Bed Bath & Beyond's sales and profits have fallen recently, prompting dozens of planned store closures, while the retailer has become a target for activist investors. Moreover, the retailer's traffic has dipped the past two years, largely because of store closures, according to Placer.ai. But traffic in July and August jumped over Bed Bath & Beyond's historical baseline after falling below all year until the summer. The real test will come during the holiday season, according to the analytics firm.
Dick's Sporting Goods
While Dick's faces plenty of competition from regional chains, generalists, brands and niche players, the demise of Sports Authority left it alone among national sports goods chains covering the full range of the category.
Dick's just posted its best comps in three years, in a quarter that saw sales rise nearly 4% and digital sales rise 20%. CEO Edward Stack said that the sporting goods retailer's strategies were paying off, its "headwinds were behind" it and its sales had turned a corner. Yet, earlier this year the company felt a margin squeeze as it made investments in its private label and digital improvements, which left analysts uncertain about the timeline for Dick's turnaround.

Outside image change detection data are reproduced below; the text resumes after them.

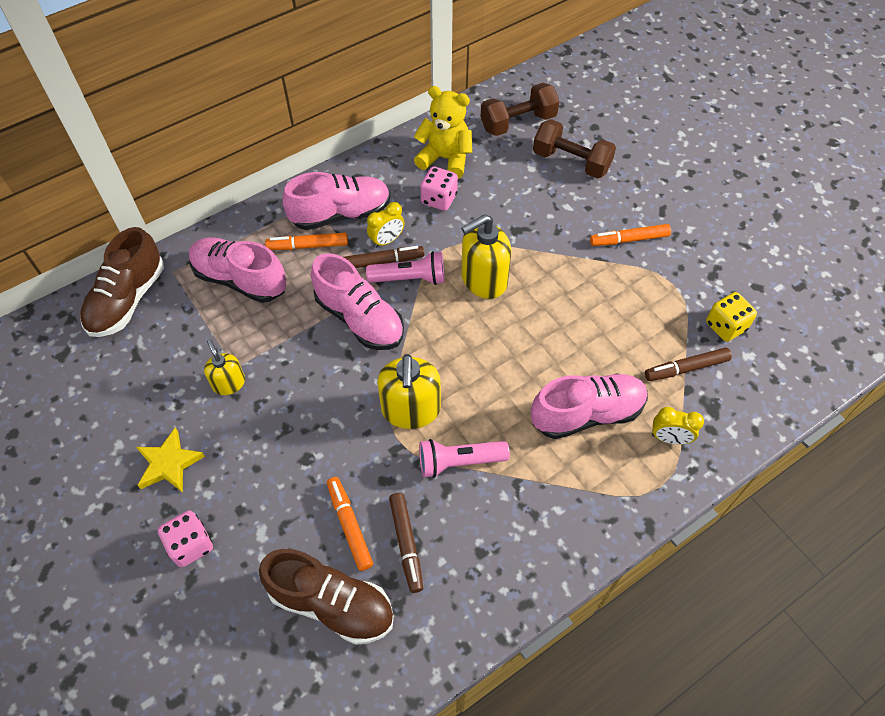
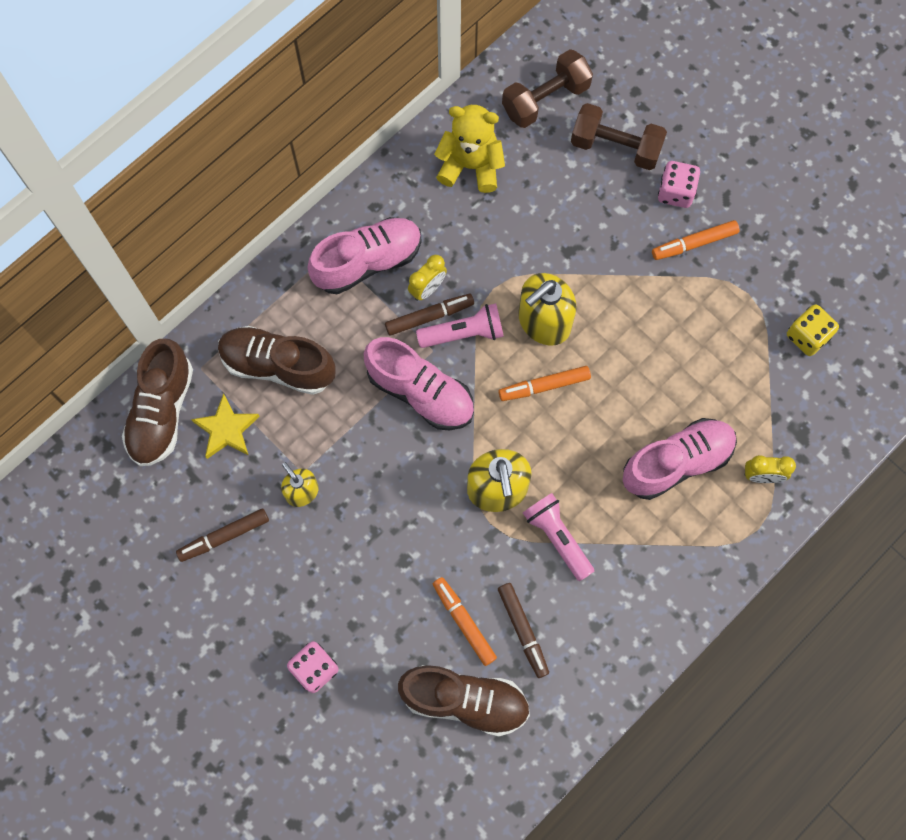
camera: 10 degrees left, 15 degrees up
yellow star [136,428,205,493] -> yellow star moved to [191,393,260,459]
pink shoe [189,237,286,303] -> brown shoe [218,326,336,395]
orange marker [265,233,348,250] -> orange marker moved to [499,366,591,401]
pink flashlight [419,439,510,478] -> pink flashlight turned 75 degrees clockwise [523,493,594,581]
pink dice [421,166,458,211] -> pink dice moved to [658,161,700,208]
brown marker [645,348,732,381] -> brown marker moved to [176,508,269,562]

All has not gone smoothly since the death of its biggest competitor. Dick's sales have expanded since Sports Authority's failure, but last fiscal year top-line revenue and profit both fell, as did comps even as the retailer expanded its digital sales. Still, the retailer's customer traffic has grown in key periods year-over-year, according to Placer.ai. This summer has brought especially high growth, with August traffic surging 50% above Dick's baseline.
To Saunders, Dick's represents another primary dilemma for category retailers. It faces lost sales to both generalists and niche players.
"They get this pincer movement, where at one hand they lose the general customers to the generalist. But at the other end, they also lose some of the very focused, high-spending customers to very deep specialists, who they can't always compete with," Saunders says. "That's a very uncomfortable position to be in. And Dick's is probably the best example of that. At the bottom, it's lost some customers to Target, to Walmart, to Kohl's."
"At the other end, it's lost some customers to the specialist players like Nike, when people go direct, or players like Lululemon," he adds. "And those erosions are small at the top end, but when you add them up, they are significant."